But numerous studies have documented that as a group, nonprofits provide better care. All hospices within a geographic area receive the same daily payment per Medicare beneficiary, but patients enrolled in nonprofits receive more visits from nurses, social workers and therapists, according to a 2019 study by the consulting firm Milliman.
For-profits are more likely to discharge patients before they die, a particularly distressing experience for families. “It violates the implicit contract hospice makes, to care for patients through the end of life,” Dr. Atkins said.
Dr. Joan Teno, a Brown University health policy researcher, and her team reported in 2015 on these “burdensome transitions,” in which patients were discharged, hospitalized and then readmitted to hospice.

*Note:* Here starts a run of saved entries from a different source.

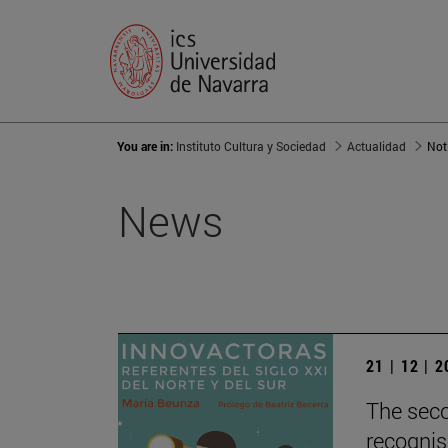
You are in:
Instituto Cultura y Sociedad
Actualidad
Not
News
21 | 12 | 
The seco
recognis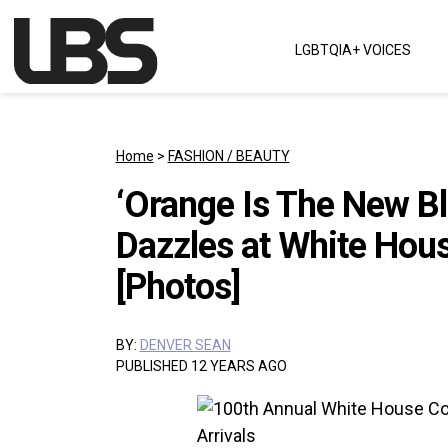
Skip to content
LGBTQIA+ VOICES
Main Navigation
Home
>
FASHION / BEAUTY
‘Orange Is The New B
Dazzles at White Hou
[Photos]
BY:
DENVER SEAN
PUBLISHED 12 YEARS AGO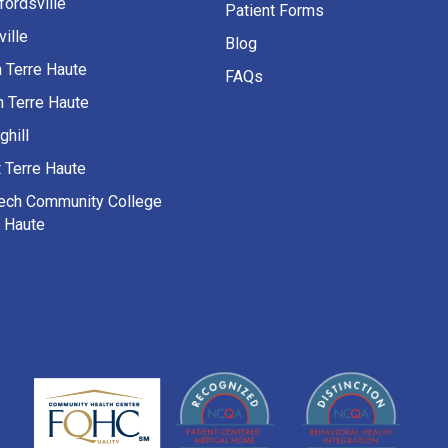
fordsville
Patient Forms
ille
Blog
h Terre Haute
FAQs
h Terre Haute
ghill
 Terre Haute
Tech Community College
e Haute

That happened to 12 percent of patients in for-profits affiliated with national chains, and to 18 percent of patients enrolled in for-profits that weren’t chain-affiliated — but to only 1.4 percent of patients in nonprofit hospices.
Dr. Teno’s latest study, undertaken with RAND Corporation, analyzes the family caregiver surveys that Medicare introduced in 2016. Using data from 653,208 respondents from 2017 to 2019, the researchers ranked about 31 percent of for-profit hospices as “low performers,” scoring well below the national average, compared with 12.5 percent of nonprofits.
More than a third of nonprofits, but only 22 percent of for-profits, were “high performers.” In 2019, the Department of Health and Human Services’ inspector general’s office also reported that most hospices it identified as low-performing were for-profits.
Apart from such differences, the hospice industry has been plagued by fraud in several states. Investigations by The Los Angeles Times in 2020 and by the state auditor found that scores of new for-profit hospices were getting certified and billing Medicare in California.